DATA TO USE
BEGIN

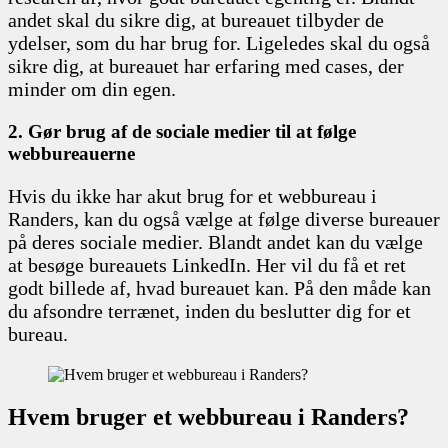
andet skal du sikre dig, at bureauet tilbyder de
ydelser, som du har brug for. Ligeledes skal du også
sikre dig, at bureauet har erfaring med cases, der
minder om din egen.
2. Gør brug af de sociale medier til at følge
webbureauerne
Hvis du ikke har akut brug for et webbureau i
Randers, kan du også vælge at følge diverse bureauer
på deres sociale medier. Blandt andet kan du vælge
at besøge bureauets LinkedIn. Her vil du få et ret
godt billede af, hvad bureauet kan. På den måde kan
du afsondre terrænet, inden du beslutter dig for et
bureau.
Hvem bruger et webbureau i Randers?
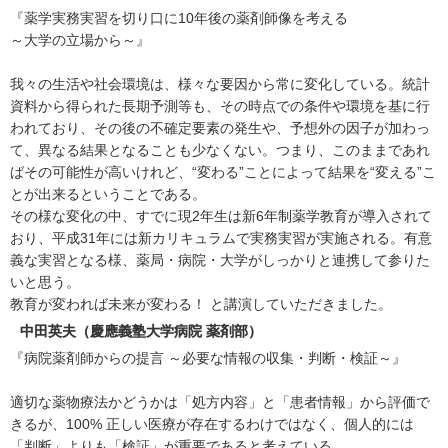
『薬学実務実習を切り口に10年後の薬剤師像を考える
～大学の立場から～』
我々の生活や社会環境は、様々な要因から常に変化している。統計
資料から得られた長期予測等も、その時点での条件や環境を基に行
われており、その後の不確定要素の発生や、予想外の因子が加わっ
て、異なる結果となることも少なくない。つまり、このままであれ
ばその可能性が高いけれど、“変わる”ことによって結果を“変える”こ
とが出来るということである。
その様な変化の中、すでに現2年生は新6年制薬学教育が導入されて
おり、平成31年には新カリキュラムで実務実習が実施される。有意
義な実習となる様、薬局・病院・大学がしっかりと連携して参りた
いと思う。
教育が変われば未来が変わる！ と講演していただきました。
中田英夫（慶應義塾大学病院 薬剤部）
『病院薬剤師からの提言 ～必要な情報の収集・判断・検証～』
適切な薬物療法かどうかは「処方内容」と「患者情報」から評価で
きるが、100% 正しい医療が存在するわけではなく、個人的には
「判断」よりも「検証」が重要であると考えている。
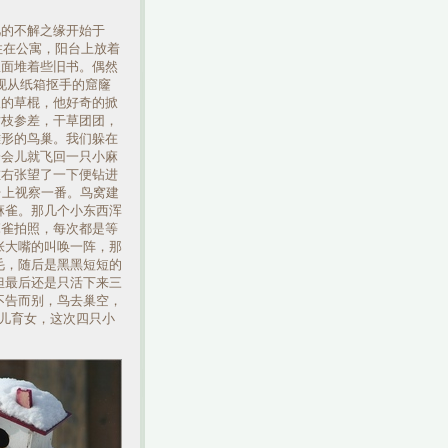
儿的不解之缘开始于
还住在公寓，阳台上放着
里面堆着些旧书。偶然
n发现从纸箱抠手的窟窿
长的草棍，他好奇的掀
树枝参差，干草团团，
雏形的鸟巢。我们躲在
一会儿就飞回一只小麻
左右张望了一下便钻进
台上视察一番。鸟窝建
麻雀。那几个小东西浑
小麻雀拍照，每次都是等
张大嘴的叫唤一阵，那
毛，随后是黑黑短短的
但最后还是只活下来三
不告而别，鸟去巢空，
生儿育女，这次四只小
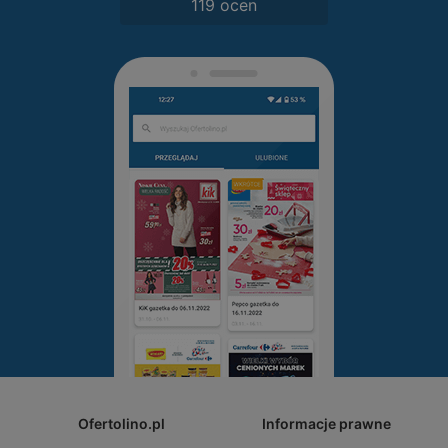
119 ocen
Ofertolino.pl
Informacje prawne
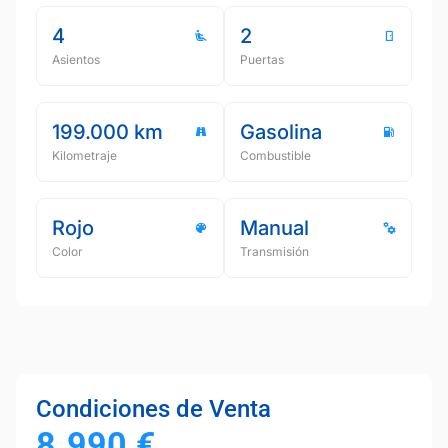
4
2
Asientos
Puertas
199.000 km
Gasolina
Kilometraje
Combustible
Rojo
Manual
Color
Transmisión
Condiciones de Venta
8.990
€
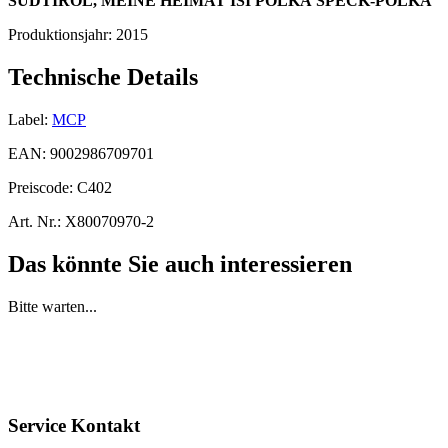
SÜDTIROL, MEINE HEIMAT
ISI POLKA
SPECK-POLKA
Produktionsjahr:
2015
Technische Details
Label:
MCP
EAN:
9002986709701
Preiscode:
C402
Art. Nr.:
X80070970-2
Das könnte Sie auch interessieren
Bitte warten...
Service Kontakt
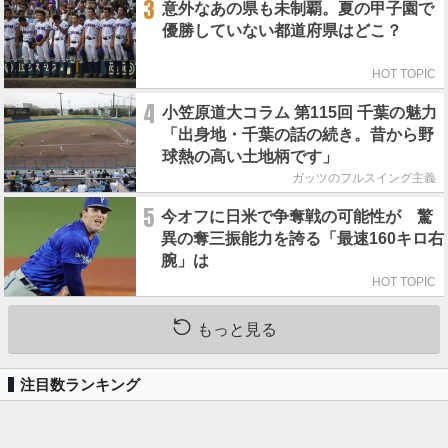
3
意外なあの県も未制覇。夏の甲子園で
優勝していない都道府県はどこ？
HOT TOPIC
4
小笠原道大コラム 第115回 千葉の魅力
「出身地・千葉の話の続き。昔から野
球熱の高い土地柄です」
ガッツのフルスイング主義
5
今オフに日米で争奪戦の可能性が 驚
異の奪三振能力を誇る「最速160キロ右
腕」は
HOT TOPIC
もっと見る
注目数ランキング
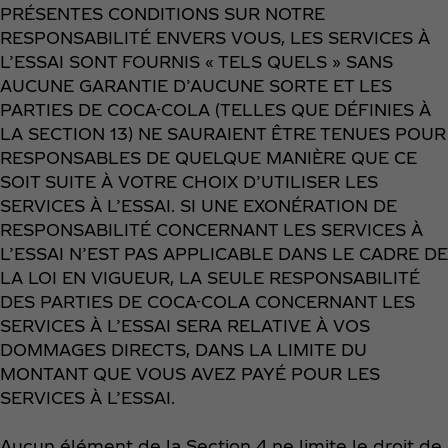
PRÉSENTES CONDITIONS SUR NOTRE
RESPONSABILITÉ ENVERS VOUS, LES SERVICES À
L’ESSAI SONT FOURNIS « TELS QUELS » SANS
AUCUNE GARANTIE D’AUCUNE SORTE ET LES
PARTIES DE COCA-COLA (TELLES QUE DÉFINIES À
LA SECTION 13) NE SAURAIENT ÊTRE TENUES POUR
RESPONSABLES DE QUELQUE MANIÈRE QUE CE
SOIT SUITE À VOTRE CHOIX D’UTILISER LES
SERVICES À L’ESSAI. SI UNE EXONÉRATION DE
RESPONSABILITÉ CONCERNANT LES SERVICES À
L’ESSAI N’EST PAS APPLICABLE DANS LE CADRE DE
LA LOI EN VIGUEUR, LA SEULE RESPONSABILITÉ
DES PARTIES DE COCA-COLA CONCERNANT LES
SERVICES À L’ESSAI SERA RELATIVE À VOS
DOMMAGES DIRECTS, DANS LA LIMITE DU
MONTANT QUE VOUS AVEZ PAYÉ POUR LES
SERVICES À L’ESSAI.
Aucun élément de la Section 4 ne limite le droit de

END

TASK OBJECTIVE
In the records above, locate every line with the string "COLA" and copy it.

SOLVED PROBLEM
PARTIES DE COCA-COLA (TELLES QUE DÉFINIES À
DES PARTIES DE COCA-COLA CONCERNANT LES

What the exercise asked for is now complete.